Published in PC Hardware

AMD's Zen 2 processors allow the theft of protected information

by on31 July 2023


Zenbleed does not need physical access

A boffin working for Google Information Security posted about a new vulnerability he found in AMD's Zen 2 processors which allow the theift of protected information.

According to Tom's Hardware the 'Zenbleed' vulnerability spans the entire Zen 2 product stack, including AMD's EPYC data center processors and the Ryzen 3000/4000/5000 CPUs, allowing the theft of protected information from the CPU, such as encryption keys and user logins.

The attack does not require physical access to the computer or server and can even be executed via JavaScript on a webpage.

In its AMD-SB-7008 Bulletin several hours later. AMD announced that it has patches ready for its EPYC 7002 'Rome' processors now, but it will not patch its consumer Zen 2 Ryzen 3000, 4000, and some 5000-series chips until November and December of this year.

AMD hasn't given specific details of any performance impacts but did issue the following statement to Tom's Hardware: "Any performance impact will vary depending on workload and system configuration. AMD is not aware of any known exploit of the described vulnerability outside the research environment."

The outfit said that under specific microarchitectural circumstances, a register in "Zen 2" CPUs may not be written to 0 correctly.

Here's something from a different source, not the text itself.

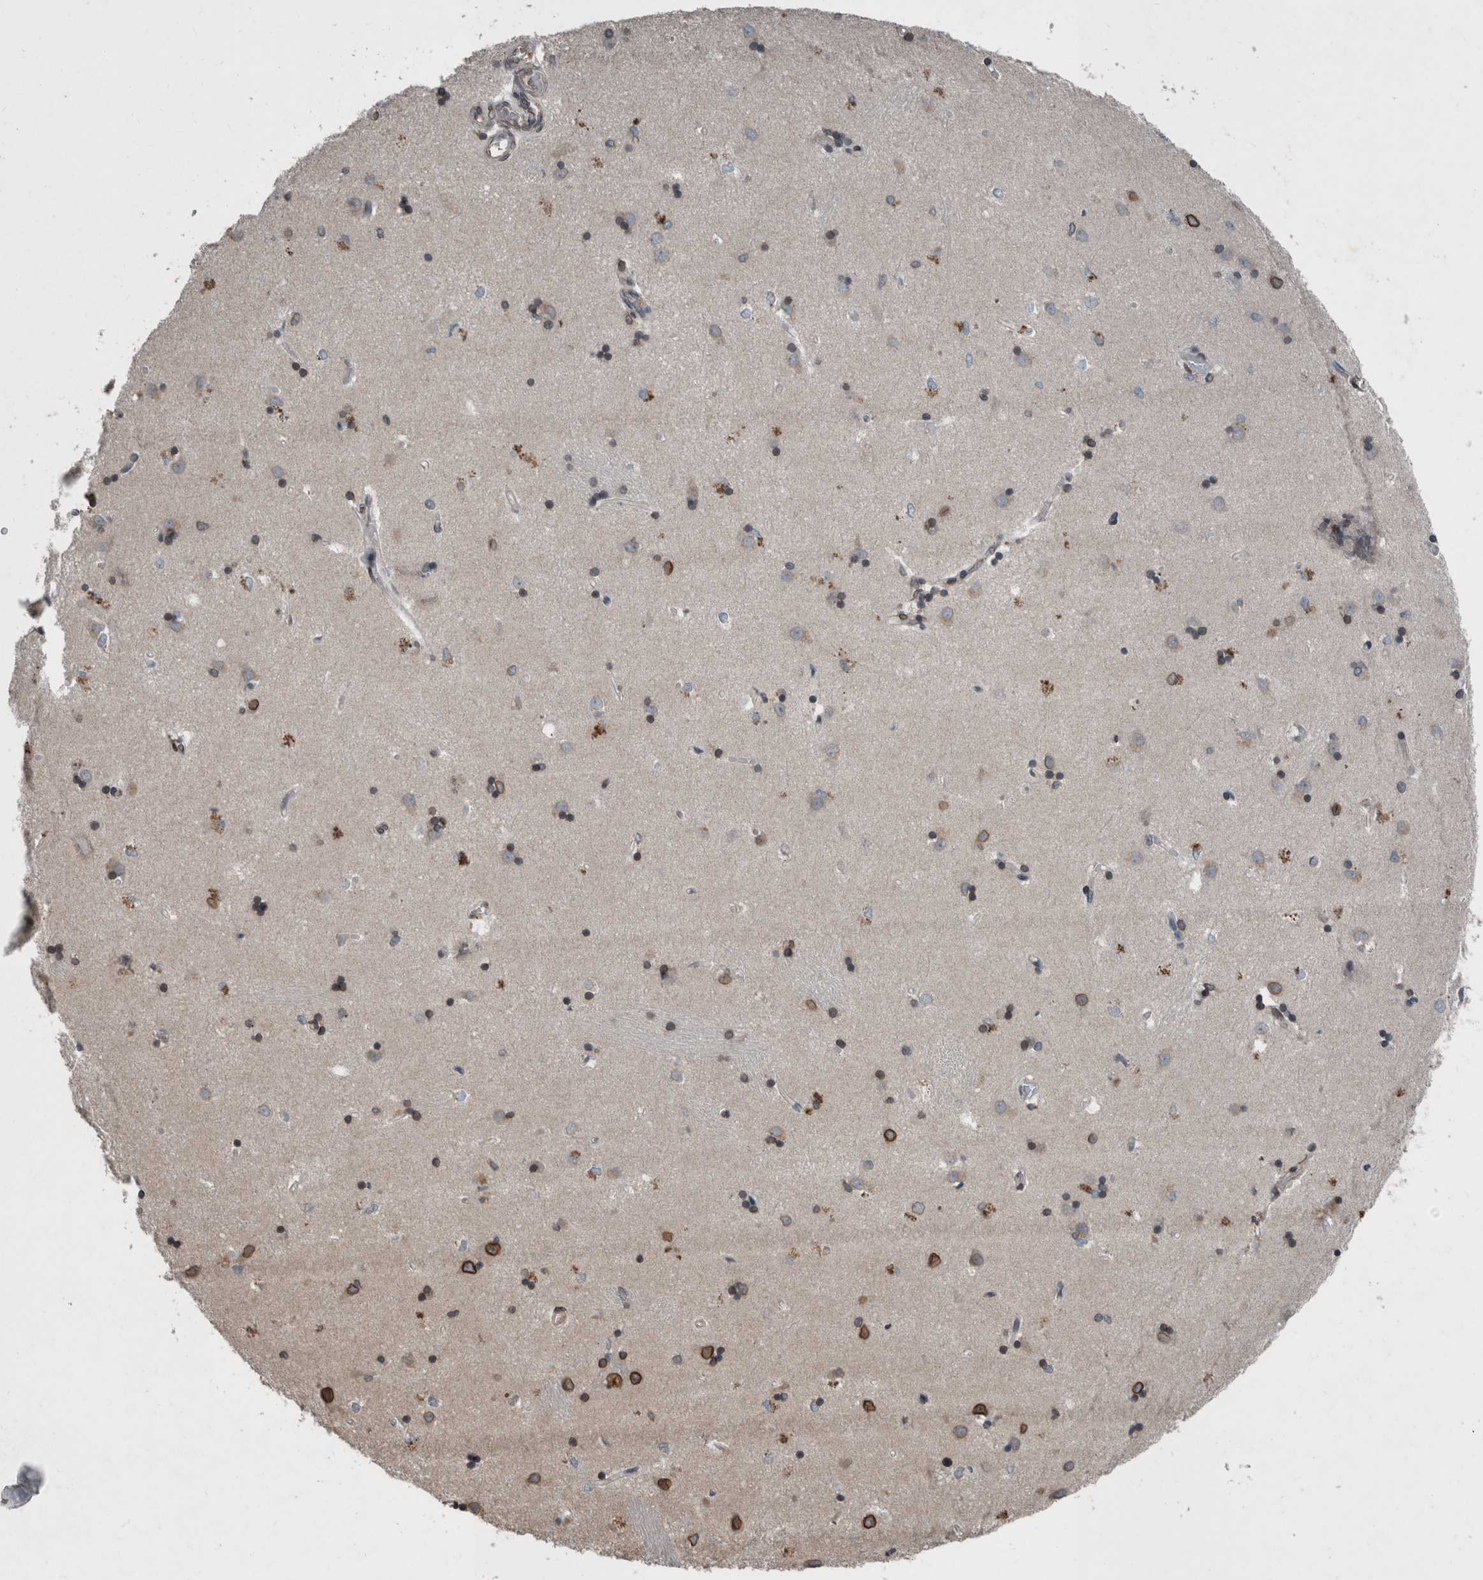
{"staining": {"intensity": "moderate", "quantity": "25%-75%", "location": "cytoplasmic/membranous,nuclear"}, "tissue": "caudate", "cell_type": "Glial cells", "image_type": "normal", "snomed": [{"axis": "morphology", "description": "Normal tissue, NOS"}, {"axis": "topography", "description": "Lateral ventricle wall"}], "caption": "Brown immunohistochemical staining in benign caudate exhibits moderate cytoplasmic/membranous,nuclear positivity in about 25%-75% of glial cells.", "gene": "RANBP2", "patient": {"sex": "male", "age": 45}}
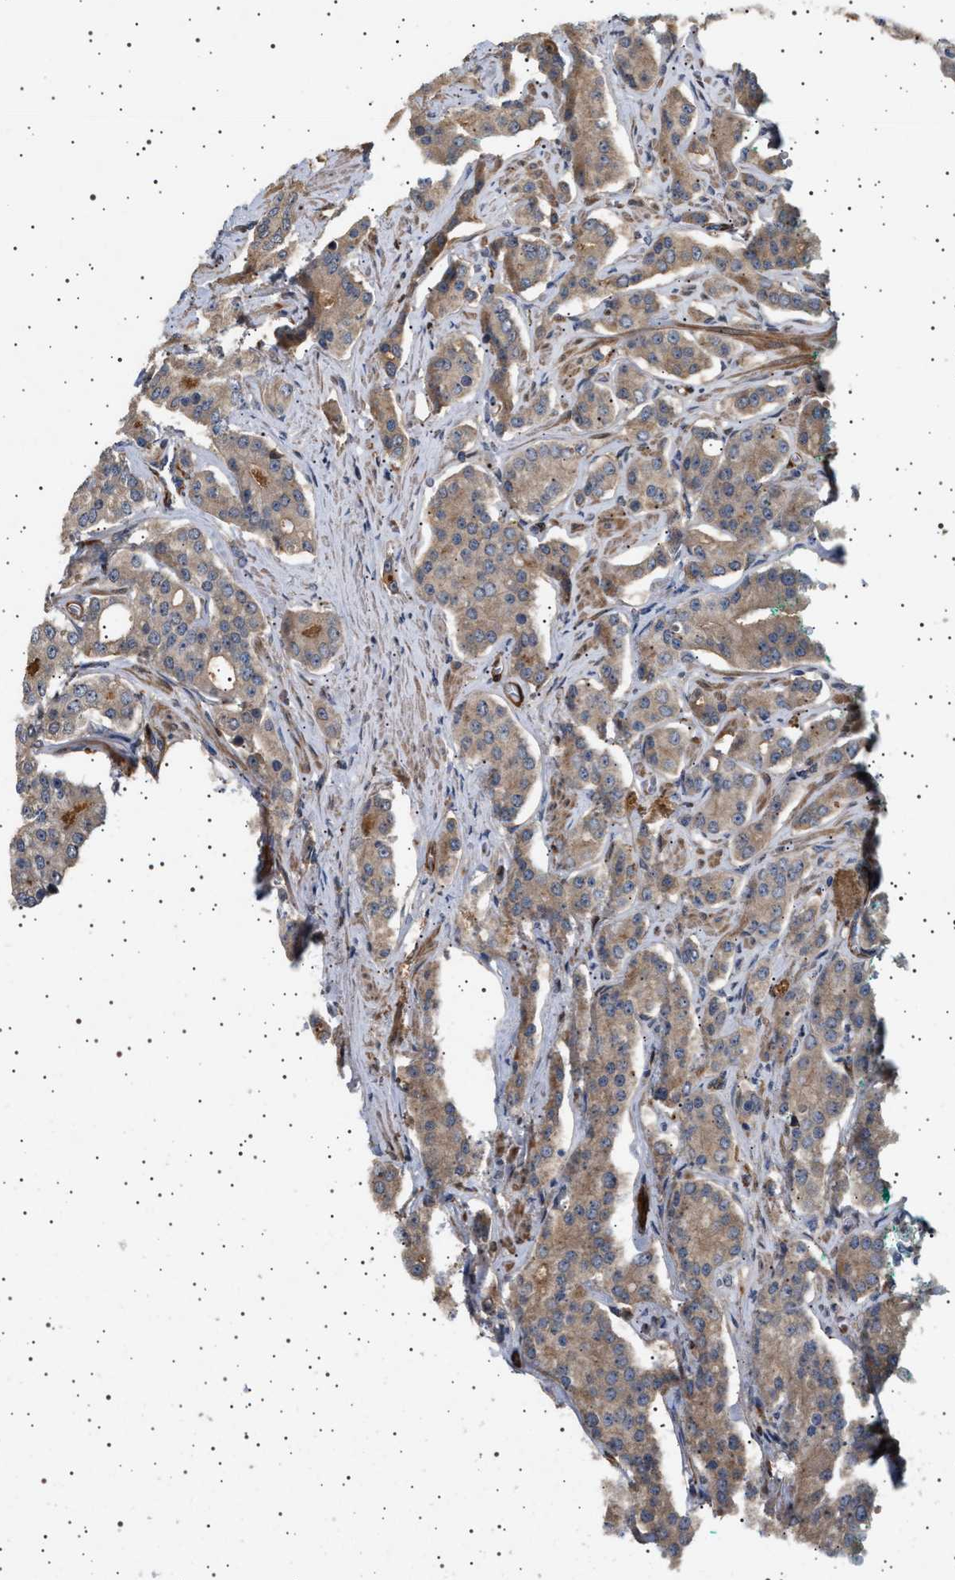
{"staining": {"intensity": "moderate", "quantity": ">75%", "location": "cytoplasmic/membranous"}, "tissue": "prostate cancer", "cell_type": "Tumor cells", "image_type": "cancer", "snomed": [{"axis": "morphology", "description": "Adenocarcinoma, Low grade"}, {"axis": "topography", "description": "Prostate"}], "caption": "Prostate cancer stained with a protein marker reveals moderate staining in tumor cells.", "gene": "GUCY1B1", "patient": {"sex": "male", "age": 69}}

"This may cause data from another process and/or thread to be stored in the YMM register, which may allow an attacker to potentially access sensitive information."

The Google Information Security researcher who discovered the bug is sharing research on different CPU behaviors, and says the bug can be patched through software on multiple operating systems (e.g., "you can set the chicken bit DE_CFG[9]") — but this might result in a performance penalty.